#### Work order
Copy each line of the entries below that contains the string "Județean".

[Transcribed page contents]
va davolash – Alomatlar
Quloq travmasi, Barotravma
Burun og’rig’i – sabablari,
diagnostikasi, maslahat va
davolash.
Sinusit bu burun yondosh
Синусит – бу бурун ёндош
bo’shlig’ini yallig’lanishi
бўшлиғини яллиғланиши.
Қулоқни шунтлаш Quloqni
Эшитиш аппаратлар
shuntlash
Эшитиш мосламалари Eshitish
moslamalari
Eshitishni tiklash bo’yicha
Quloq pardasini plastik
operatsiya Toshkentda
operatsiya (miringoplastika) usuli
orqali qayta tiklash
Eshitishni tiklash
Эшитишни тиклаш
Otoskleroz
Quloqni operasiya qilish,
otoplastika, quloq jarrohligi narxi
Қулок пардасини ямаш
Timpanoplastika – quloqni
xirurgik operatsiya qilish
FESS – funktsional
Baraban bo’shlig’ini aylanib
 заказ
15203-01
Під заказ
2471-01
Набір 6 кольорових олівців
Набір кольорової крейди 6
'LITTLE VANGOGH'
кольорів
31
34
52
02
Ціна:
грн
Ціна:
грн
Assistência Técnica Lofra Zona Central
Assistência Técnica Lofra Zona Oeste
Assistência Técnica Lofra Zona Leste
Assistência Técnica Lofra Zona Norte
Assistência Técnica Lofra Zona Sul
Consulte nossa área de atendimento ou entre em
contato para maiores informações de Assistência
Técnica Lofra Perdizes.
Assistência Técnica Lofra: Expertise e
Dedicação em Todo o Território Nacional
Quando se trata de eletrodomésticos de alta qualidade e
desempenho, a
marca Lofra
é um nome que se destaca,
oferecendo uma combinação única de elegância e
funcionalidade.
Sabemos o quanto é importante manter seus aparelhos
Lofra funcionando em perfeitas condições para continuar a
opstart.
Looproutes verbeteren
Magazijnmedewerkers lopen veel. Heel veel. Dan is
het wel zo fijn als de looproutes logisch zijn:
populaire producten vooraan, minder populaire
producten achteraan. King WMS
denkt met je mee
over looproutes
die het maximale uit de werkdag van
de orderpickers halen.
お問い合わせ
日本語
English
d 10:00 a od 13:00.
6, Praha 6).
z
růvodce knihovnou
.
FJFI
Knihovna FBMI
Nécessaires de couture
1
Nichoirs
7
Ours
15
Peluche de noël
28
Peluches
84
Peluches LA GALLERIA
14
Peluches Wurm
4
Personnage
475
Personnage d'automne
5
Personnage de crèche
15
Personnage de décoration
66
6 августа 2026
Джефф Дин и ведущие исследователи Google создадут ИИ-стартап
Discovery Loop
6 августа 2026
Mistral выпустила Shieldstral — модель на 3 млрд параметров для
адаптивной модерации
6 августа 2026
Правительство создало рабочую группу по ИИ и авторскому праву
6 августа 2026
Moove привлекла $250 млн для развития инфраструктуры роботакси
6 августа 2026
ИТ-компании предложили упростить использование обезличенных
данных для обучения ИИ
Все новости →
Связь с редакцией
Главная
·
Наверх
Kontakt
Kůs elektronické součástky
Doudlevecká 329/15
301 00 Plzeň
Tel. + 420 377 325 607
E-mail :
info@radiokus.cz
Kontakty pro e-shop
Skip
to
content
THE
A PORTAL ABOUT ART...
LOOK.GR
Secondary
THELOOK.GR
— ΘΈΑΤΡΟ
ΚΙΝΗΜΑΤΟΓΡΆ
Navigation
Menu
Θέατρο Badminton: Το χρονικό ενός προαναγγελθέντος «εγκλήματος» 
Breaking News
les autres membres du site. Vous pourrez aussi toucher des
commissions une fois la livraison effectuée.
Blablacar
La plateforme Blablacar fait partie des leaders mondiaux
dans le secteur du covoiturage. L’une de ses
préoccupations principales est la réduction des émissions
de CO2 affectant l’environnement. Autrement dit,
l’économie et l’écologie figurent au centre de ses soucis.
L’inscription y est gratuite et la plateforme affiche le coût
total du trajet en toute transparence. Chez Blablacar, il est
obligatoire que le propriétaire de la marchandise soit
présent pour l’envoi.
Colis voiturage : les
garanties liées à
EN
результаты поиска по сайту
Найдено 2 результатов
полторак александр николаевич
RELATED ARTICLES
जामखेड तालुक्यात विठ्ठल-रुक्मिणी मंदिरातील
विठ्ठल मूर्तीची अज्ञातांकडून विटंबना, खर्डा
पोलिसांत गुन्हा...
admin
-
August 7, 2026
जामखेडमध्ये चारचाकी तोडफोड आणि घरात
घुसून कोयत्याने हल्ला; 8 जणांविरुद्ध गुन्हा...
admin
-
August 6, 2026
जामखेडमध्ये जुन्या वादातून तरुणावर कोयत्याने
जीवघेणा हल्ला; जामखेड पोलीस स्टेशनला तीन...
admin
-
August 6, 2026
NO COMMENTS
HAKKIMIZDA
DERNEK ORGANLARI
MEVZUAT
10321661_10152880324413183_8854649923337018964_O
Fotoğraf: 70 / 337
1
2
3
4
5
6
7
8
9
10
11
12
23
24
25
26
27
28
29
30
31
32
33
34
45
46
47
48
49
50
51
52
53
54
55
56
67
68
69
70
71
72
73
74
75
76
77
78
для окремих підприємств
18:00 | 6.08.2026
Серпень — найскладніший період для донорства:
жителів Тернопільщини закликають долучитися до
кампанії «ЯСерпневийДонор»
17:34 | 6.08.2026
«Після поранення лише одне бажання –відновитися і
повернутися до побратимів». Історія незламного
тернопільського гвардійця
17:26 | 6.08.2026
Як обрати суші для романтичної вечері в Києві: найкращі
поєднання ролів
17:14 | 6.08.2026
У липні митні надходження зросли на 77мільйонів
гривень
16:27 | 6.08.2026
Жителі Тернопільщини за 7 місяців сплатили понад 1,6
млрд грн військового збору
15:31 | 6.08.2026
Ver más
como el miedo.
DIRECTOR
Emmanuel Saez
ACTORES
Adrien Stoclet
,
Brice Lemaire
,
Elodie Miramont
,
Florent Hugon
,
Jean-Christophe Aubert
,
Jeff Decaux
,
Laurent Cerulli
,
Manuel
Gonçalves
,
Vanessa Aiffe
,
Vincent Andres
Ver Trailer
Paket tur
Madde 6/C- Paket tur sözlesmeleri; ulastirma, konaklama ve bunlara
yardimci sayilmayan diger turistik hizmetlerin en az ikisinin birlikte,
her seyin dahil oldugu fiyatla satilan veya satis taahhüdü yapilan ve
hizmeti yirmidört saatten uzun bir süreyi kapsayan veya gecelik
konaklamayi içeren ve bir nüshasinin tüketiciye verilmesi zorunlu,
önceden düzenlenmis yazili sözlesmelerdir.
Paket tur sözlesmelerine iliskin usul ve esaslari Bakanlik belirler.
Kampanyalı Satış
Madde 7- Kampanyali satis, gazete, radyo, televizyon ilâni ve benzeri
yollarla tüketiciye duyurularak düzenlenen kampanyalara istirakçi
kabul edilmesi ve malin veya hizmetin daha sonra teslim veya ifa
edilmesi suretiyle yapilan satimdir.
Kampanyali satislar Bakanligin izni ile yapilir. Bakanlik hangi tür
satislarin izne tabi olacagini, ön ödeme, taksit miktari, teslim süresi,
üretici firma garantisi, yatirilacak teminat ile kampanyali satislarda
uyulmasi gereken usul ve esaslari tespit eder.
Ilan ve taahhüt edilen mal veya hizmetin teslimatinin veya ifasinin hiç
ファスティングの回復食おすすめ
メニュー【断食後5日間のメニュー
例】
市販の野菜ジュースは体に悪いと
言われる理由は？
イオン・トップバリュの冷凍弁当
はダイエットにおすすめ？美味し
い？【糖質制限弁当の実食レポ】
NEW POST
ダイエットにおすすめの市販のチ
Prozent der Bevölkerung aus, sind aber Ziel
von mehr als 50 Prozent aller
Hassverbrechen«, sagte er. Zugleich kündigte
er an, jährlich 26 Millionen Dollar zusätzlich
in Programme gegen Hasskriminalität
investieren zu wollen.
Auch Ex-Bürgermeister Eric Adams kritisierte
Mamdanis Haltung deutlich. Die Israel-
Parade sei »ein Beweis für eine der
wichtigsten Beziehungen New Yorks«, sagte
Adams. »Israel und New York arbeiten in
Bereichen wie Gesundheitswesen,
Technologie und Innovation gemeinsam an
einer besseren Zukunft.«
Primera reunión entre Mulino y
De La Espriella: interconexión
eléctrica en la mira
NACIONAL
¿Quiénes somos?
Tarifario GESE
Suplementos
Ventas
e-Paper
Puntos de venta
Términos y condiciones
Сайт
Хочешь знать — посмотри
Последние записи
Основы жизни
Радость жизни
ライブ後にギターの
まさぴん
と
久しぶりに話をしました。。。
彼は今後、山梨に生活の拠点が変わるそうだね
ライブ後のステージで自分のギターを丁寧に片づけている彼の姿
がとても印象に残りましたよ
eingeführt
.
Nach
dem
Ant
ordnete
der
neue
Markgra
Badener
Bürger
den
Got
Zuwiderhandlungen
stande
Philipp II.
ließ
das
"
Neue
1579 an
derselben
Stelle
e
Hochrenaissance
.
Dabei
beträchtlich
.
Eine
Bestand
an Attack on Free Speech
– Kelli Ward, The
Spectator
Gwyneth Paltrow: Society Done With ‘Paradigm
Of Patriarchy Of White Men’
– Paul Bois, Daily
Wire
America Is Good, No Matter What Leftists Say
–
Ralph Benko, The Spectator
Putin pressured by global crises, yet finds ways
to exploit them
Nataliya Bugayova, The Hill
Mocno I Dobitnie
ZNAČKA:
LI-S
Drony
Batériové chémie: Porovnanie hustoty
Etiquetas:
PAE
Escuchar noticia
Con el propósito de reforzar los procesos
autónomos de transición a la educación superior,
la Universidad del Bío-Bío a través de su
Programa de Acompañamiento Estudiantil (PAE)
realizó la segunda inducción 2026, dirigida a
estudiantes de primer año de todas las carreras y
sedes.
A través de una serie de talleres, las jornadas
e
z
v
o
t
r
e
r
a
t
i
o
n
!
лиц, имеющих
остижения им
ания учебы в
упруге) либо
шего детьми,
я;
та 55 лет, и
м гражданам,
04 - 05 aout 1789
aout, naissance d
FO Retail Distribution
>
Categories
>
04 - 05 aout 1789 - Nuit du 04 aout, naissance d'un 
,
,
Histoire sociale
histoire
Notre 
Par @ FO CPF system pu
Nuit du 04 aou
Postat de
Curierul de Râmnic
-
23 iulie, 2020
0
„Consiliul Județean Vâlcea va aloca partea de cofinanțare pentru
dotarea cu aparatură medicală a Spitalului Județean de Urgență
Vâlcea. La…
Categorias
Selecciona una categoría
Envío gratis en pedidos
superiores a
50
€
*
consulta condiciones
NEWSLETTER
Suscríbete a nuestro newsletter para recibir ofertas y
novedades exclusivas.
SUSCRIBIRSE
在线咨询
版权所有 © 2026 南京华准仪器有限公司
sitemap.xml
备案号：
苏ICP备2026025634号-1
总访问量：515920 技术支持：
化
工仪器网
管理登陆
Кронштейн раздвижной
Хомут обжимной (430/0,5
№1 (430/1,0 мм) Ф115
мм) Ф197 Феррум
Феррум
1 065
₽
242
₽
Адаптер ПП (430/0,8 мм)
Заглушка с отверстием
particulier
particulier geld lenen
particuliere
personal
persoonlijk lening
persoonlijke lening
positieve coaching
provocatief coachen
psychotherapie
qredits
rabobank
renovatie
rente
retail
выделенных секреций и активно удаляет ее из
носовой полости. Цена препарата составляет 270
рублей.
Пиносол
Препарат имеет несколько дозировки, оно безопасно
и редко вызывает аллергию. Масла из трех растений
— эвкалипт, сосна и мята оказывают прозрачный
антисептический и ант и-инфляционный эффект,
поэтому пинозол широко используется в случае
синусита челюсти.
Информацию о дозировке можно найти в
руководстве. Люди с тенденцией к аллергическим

#### Response box
„Consiliul Județean Vâlcea va aloca partea de cofinanțare pentru
dotarea cu aparatură medicală a Spitalului Județean de Urgență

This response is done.